**WHAT THE TASK REQUIRES**
Write out every line of text in the material below word for word, leaving out the pictures.

─── THE INPUT

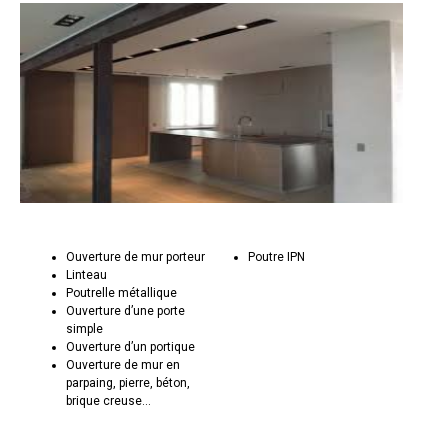
Ouverture de mur porteur
Poutre IPN
Linteau
Poutrelle métallique
Ouverture d’une porte
simple
Ouverture d’un portique
Ouverture de mur en
parpaing, pierre, béton,
brique creuse...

──────

**SOLUTION TO THIS TASK**
Ouverture de mur porteur
Poutre IPN
Linteau
Poutrelle métallique
Ouverture d’une porte
simple
Ouverture d’un portique
Ouverture de mur en
parpaing, pierre, béton,
brique creuse...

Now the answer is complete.